- [Directions]
**a)** From the painting post, answer each question, one per line, marked (i), (ii), (iii):
(i) Where was the sketch for the painting made?
(ii) What was substituted in the sky zenith?
(iii) How are the foreground trees rendered?
**b)** Carry the painting post forward from its last line.
[START Text to read]
This painting was an exercise in color from a sketch I made at the Vanderbilt estate along the banks of the Hudson in Hyde Park New York. I tried to keep the pitch down using fully saturated color so that the sun would have sufficient contrast- much the way one would pitch the sky in a snow scene lower in value in order to make the snow appear bright. The foreground trees are silhouetted in dark values to establish the vignette and range of tone. I alternated cool and warm reds in the clouds to distinquish between the sky vortex (light filled air) and the cooler cloud shapes. In the sky zenith(top of the vault), I substituted a thalo green-viridian mixture without any blue to push the color contrasts between the red and greens. I suspect this kind of color layering and emphasis is what Rothko was exploring in his "landscapes".

1 comment:

Walter Lynn Mosley said...
[END Text to read]
[START Material shown]
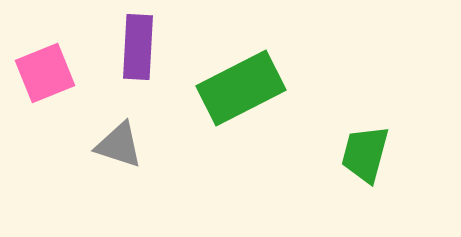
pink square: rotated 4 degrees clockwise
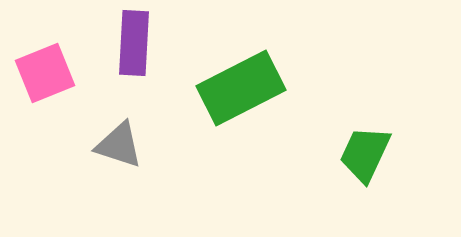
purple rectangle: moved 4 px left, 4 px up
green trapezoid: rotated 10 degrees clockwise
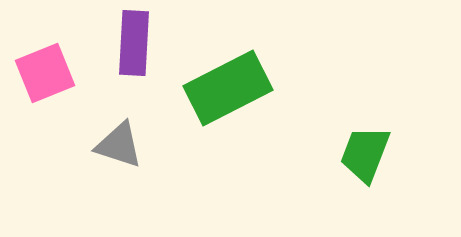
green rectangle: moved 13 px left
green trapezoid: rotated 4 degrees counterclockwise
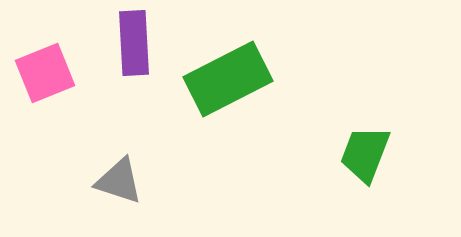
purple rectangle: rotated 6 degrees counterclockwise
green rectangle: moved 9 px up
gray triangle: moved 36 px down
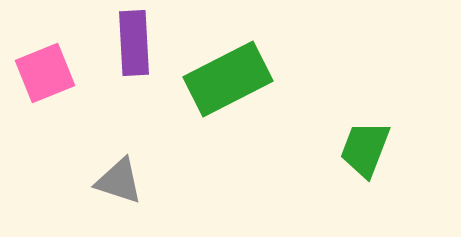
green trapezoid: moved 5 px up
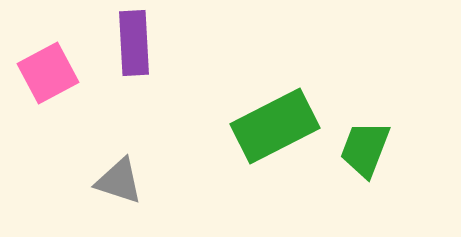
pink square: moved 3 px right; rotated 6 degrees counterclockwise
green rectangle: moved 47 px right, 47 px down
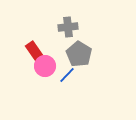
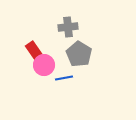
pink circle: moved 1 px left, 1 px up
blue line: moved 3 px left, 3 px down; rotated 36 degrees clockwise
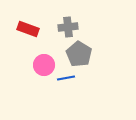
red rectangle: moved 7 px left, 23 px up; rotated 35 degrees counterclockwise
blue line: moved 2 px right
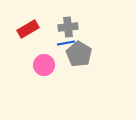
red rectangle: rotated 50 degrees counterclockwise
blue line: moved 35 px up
[END Material shown]
- [Final answers]
**a)**
(i) At the Vanderbilt estate along the banks of the Hudson in Hyde Park, New York.
(ii) A thalo green-viridian mixture without any blue.
(iii) They are silhouetted in dark values.

**b)**
Thanks for sharing your thought process on this, it's offers invaluable insight. I would say you were very successful in what you were trying to achieve. I saw an afterglow last year that was super intense like this, it was very dark outside yet the glow was reddish and as intense as you can imagine, in fact when I came over a hill and saw it I thought something was wrong with my eyes, not being used to see a sunset (or afterglow) so intense. Those are very rare moments I would say. And you've done an excellent job at portraying one of these rare moments and the feeling it gives you when you're blessed enough to witness such an event.